The past 3 weeks have seen a huge surge in the bearish percentage among the investment advisors and newsletter writers in the Investors Intelligence survey. Often these data are shown as the spread between the bulls and the bears, but for this week I thought it would be informative to look at just the bears alone. And to better correlate with price action, I have plotted those data on an inverted scale in the chart above.
One important point to note in this chart is how these data have been trending toward a different range of values over the past 3 decades. From 1990 to 2000, the average weekly value was 35%. But from 2010 to present, the average is 21%. Part of this results from a change in who gets surveyed. Some of the analysts and newsletter writers who were active in the 1990s have retired, and been replaced by others. Styles of analysis have changed as well. And the Fed has helped to keep the market aloft, so staying bearish has not worked very well in the long run and analysts have made what is arguably an appropriate change to less bearishness.

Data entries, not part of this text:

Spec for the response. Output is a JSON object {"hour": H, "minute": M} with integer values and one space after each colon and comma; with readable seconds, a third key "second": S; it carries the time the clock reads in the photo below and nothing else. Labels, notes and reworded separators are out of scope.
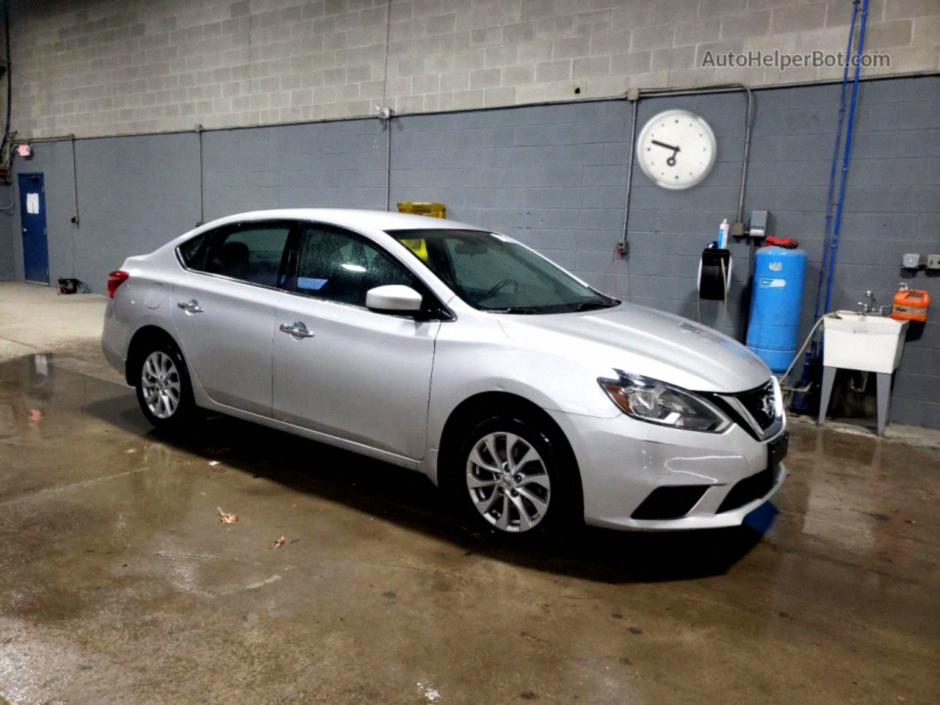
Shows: {"hour": 6, "minute": 48}
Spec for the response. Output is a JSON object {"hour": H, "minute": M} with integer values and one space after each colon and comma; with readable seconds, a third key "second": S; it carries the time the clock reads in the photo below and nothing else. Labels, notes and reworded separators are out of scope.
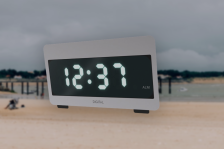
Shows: {"hour": 12, "minute": 37}
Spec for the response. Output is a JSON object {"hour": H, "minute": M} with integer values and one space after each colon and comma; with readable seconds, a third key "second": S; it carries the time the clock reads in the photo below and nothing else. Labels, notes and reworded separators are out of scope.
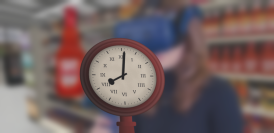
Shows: {"hour": 8, "minute": 1}
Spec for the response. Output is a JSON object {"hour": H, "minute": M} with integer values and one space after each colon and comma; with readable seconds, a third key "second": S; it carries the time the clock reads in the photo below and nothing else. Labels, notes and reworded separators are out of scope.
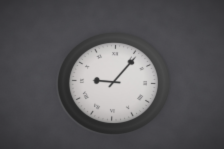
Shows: {"hour": 9, "minute": 6}
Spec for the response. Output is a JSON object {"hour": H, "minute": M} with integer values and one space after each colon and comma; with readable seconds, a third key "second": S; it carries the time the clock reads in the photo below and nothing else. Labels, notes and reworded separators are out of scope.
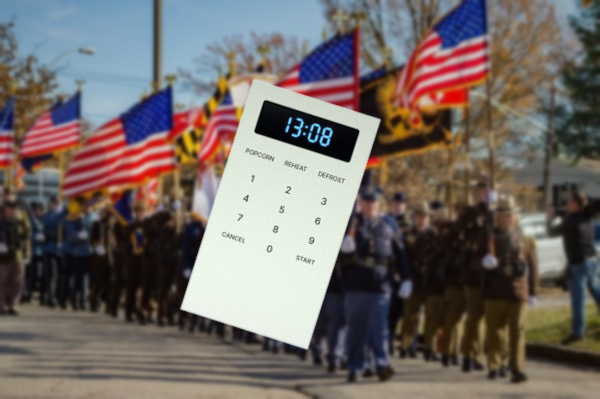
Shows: {"hour": 13, "minute": 8}
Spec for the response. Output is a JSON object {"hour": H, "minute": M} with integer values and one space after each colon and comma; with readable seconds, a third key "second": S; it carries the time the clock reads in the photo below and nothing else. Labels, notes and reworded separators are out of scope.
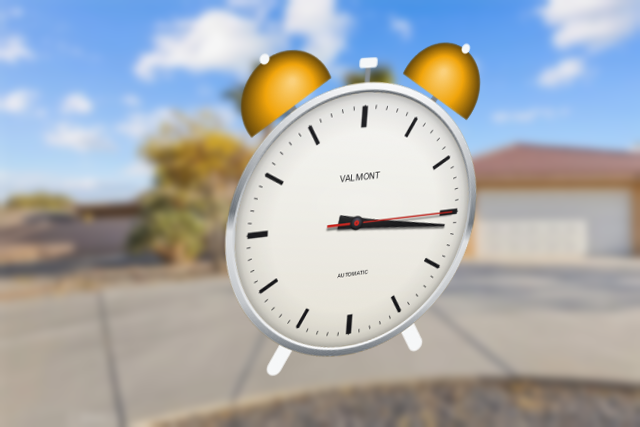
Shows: {"hour": 3, "minute": 16, "second": 15}
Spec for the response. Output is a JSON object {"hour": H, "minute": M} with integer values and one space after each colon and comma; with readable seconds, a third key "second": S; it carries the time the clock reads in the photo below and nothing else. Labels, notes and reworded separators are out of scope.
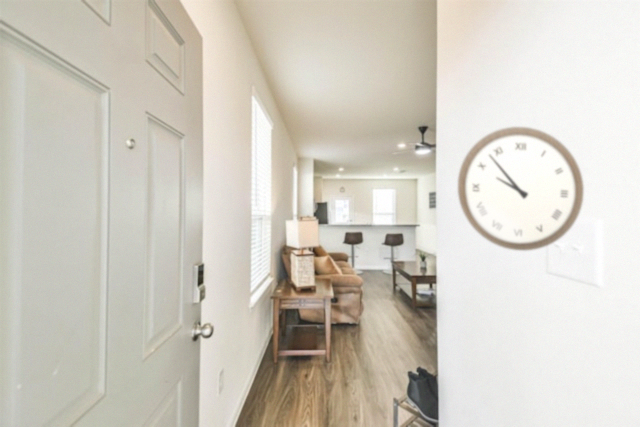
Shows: {"hour": 9, "minute": 53}
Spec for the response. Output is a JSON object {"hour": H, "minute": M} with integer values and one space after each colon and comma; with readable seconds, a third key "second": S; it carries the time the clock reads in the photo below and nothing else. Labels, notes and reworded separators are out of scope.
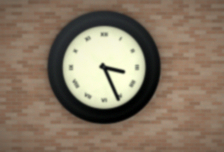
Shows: {"hour": 3, "minute": 26}
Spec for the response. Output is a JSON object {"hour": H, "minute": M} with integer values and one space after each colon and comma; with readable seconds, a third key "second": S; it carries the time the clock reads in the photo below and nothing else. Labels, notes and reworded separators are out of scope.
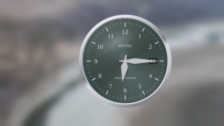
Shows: {"hour": 6, "minute": 15}
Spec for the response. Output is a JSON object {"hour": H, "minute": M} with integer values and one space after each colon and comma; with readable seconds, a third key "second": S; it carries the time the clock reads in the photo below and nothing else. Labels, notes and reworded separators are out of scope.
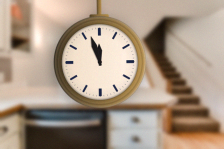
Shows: {"hour": 11, "minute": 57}
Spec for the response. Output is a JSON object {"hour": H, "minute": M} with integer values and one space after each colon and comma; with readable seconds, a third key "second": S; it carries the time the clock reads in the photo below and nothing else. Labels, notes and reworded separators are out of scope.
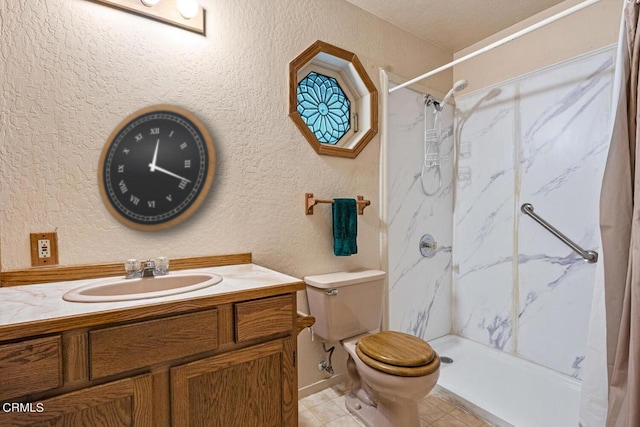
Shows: {"hour": 12, "minute": 19}
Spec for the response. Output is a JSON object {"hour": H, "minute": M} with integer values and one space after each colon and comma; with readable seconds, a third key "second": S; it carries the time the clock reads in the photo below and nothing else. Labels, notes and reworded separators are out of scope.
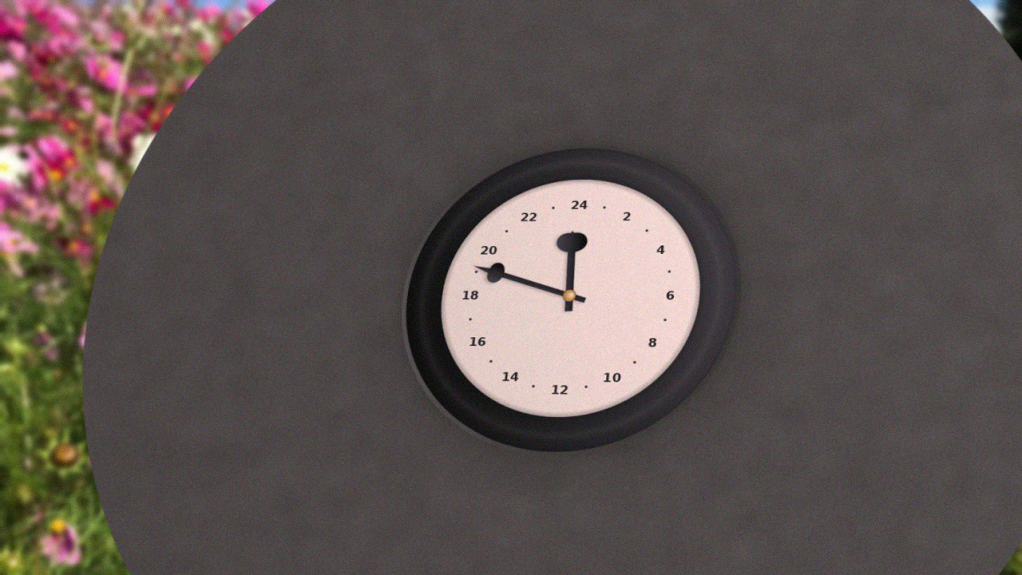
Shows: {"hour": 23, "minute": 48}
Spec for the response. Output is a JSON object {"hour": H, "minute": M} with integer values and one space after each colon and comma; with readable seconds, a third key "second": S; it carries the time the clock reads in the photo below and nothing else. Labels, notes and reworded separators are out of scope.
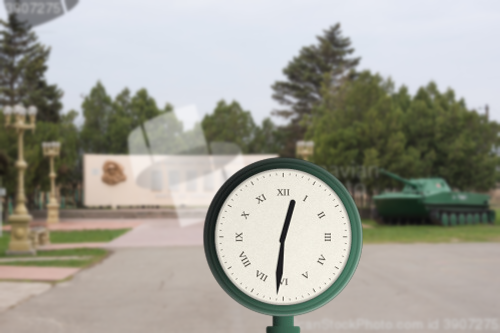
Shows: {"hour": 12, "minute": 31}
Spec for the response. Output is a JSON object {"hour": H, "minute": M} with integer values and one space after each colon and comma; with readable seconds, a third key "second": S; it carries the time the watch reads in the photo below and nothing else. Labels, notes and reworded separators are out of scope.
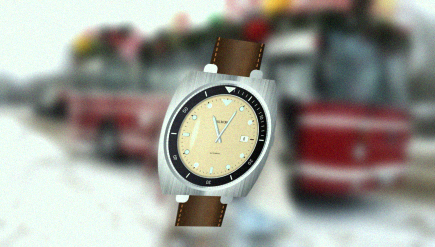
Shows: {"hour": 11, "minute": 4}
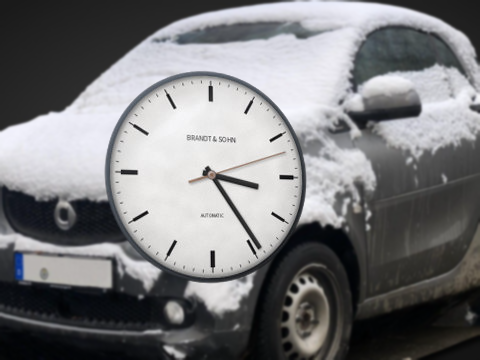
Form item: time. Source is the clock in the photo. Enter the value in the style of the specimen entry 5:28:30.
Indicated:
3:24:12
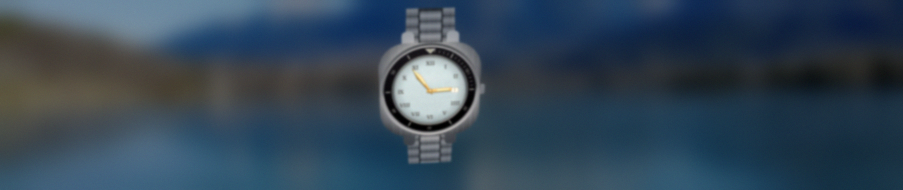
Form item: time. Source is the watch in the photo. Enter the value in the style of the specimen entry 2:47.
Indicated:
2:54
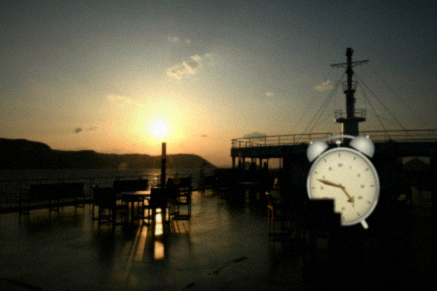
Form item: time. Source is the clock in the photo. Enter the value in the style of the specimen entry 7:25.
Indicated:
4:48
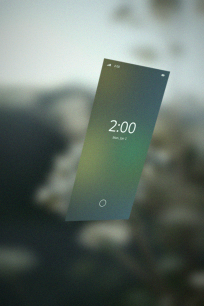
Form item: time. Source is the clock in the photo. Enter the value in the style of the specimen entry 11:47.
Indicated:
2:00
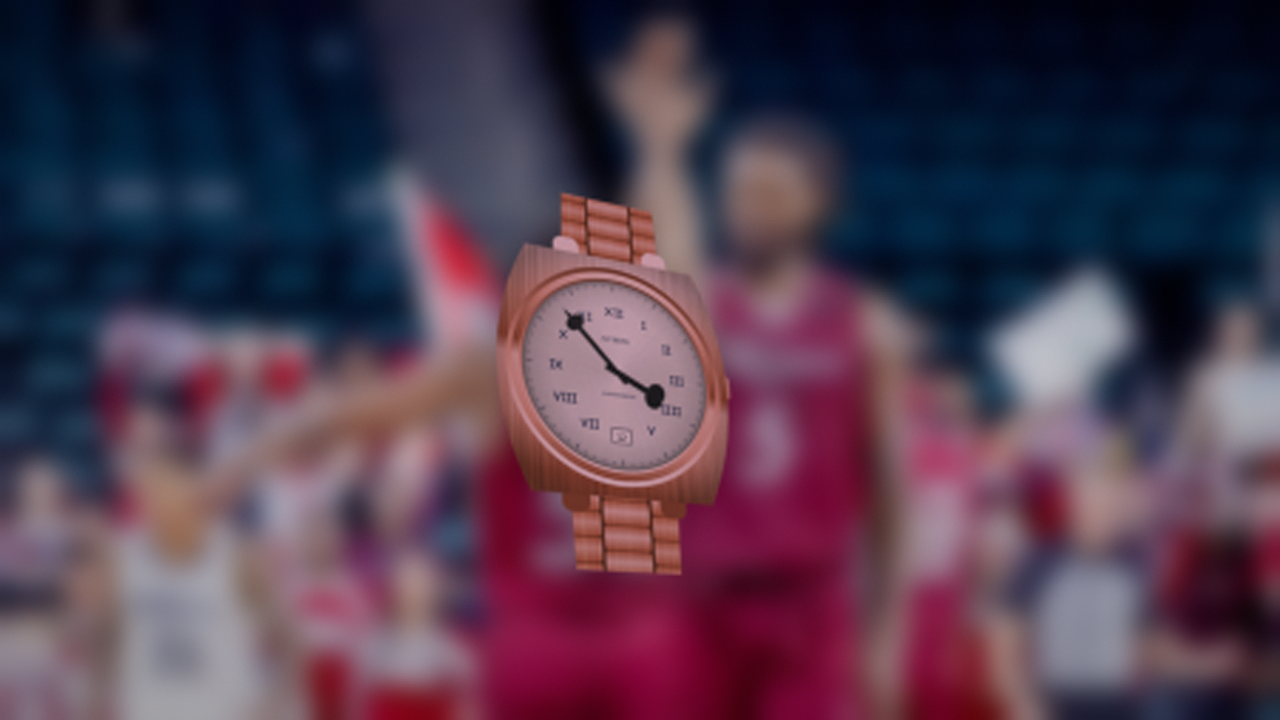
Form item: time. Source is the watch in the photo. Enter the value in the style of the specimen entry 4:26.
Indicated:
3:53
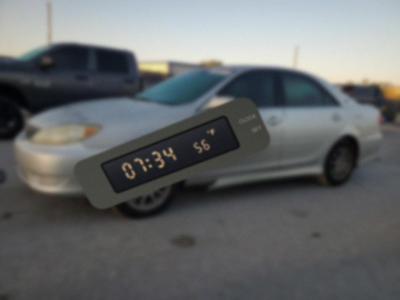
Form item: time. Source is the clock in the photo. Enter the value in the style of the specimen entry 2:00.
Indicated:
7:34
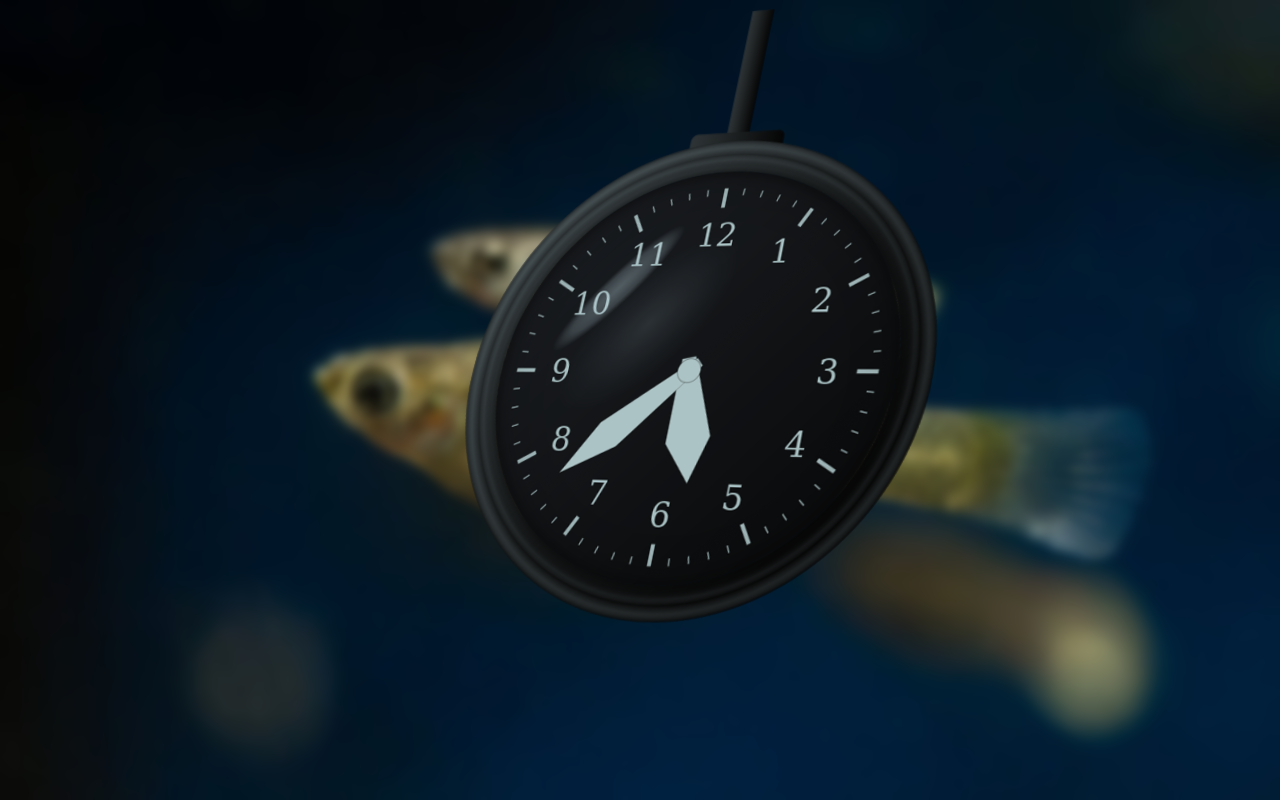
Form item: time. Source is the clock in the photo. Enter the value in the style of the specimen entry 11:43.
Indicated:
5:38
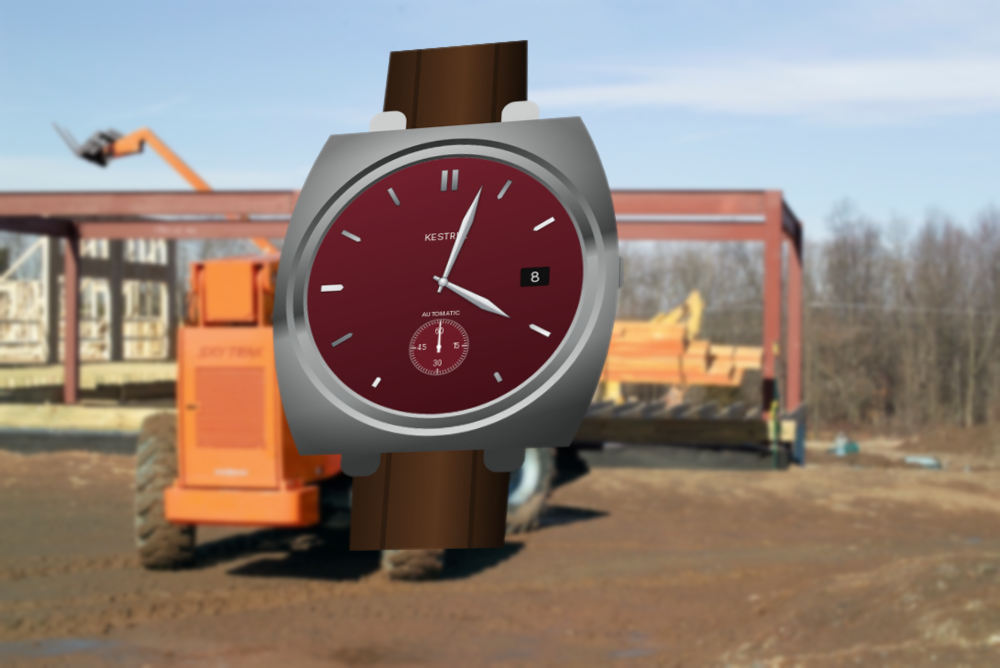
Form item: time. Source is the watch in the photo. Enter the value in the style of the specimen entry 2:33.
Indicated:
4:03
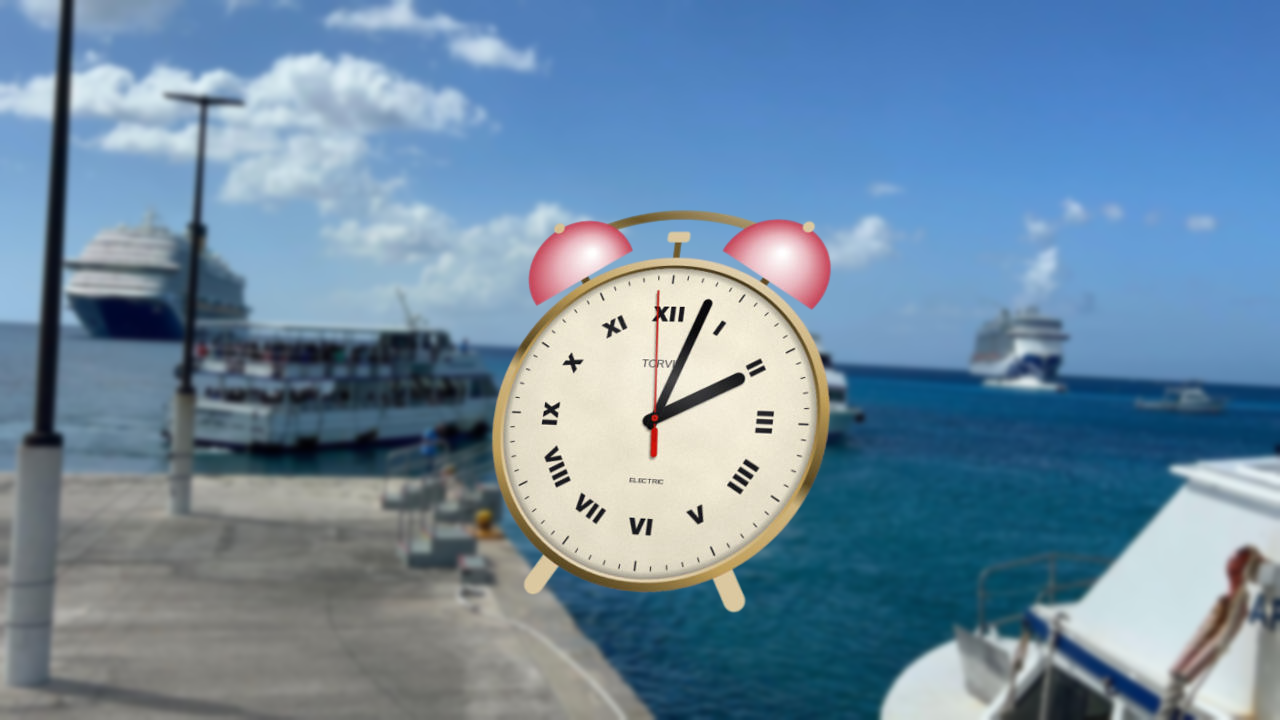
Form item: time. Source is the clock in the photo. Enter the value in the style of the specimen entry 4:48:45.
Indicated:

In their March 24 weekly report, Investors Intelligence showed 41.7% bears, which is the highest since 2011. These extreme values for the bearish percentage tend to mark exhaustive bottoms for the stock market. 2008 was different, however, and we saw some protracted big readings for the bearish percentage.
One factor which is different this time is how suddenly this selloff and this rush to bearishness has come about. To help portray that, I created this next chart, which looks at the 4-week change in the bearish percentage:
I have also done a little bit of trickery with the scaling, setting the lower boundary at +10 which cuts off a lot of the data. This is intentional, and it helps us to better see what these extreme 4-week change readings mean for stock prices, without getting distracted by all of the noise in seeing all of the postings.
My data go back to 1990, and this is the largest 4-week change in the bearish percentage in all of that time. The rest of the readings which are at all similar to this new record have tended to appear at moments of at least temporary exhaustion for the stock market.
No sentiment reading by itself is enough to compel the stock market to put in a bottom and start going up. They can hint at it, but the stock market can still do whatever it wants to do. The message to take from seeing this sentiment extreme is that there is a lot of potential energy stored up which can help the market to rebound, as all of the investors and analysts who are on the sidelines or outright bearish can be harnessed and turned into buying pressure as they see the uptrend leaving without them.